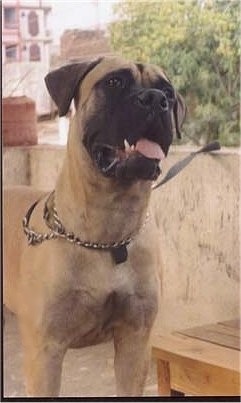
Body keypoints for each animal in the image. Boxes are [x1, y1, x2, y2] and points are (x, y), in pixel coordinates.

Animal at [2, 56, 185, 398]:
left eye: (168, 90)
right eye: (114, 82)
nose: (156, 100)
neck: (107, 232)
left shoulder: (134, 341)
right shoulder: (45, 352)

----------------------------------------

WHAT YOU WILL DO
All of the entries above are to be duplicated exactly, with every image left out.

TASK RESPONSE
Body keypoints for each animal in the image. Boxes are [x1, y1, x2, y2] and points are (x, y), in pixel coordinates.

Animal at [2, 56, 185, 398]:
left eye: (168, 90)
right eye: (114, 82)
nose: (156, 100)
neck: (107, 232)
left shoulder: (134, 341)
right shoulder: (45, 352)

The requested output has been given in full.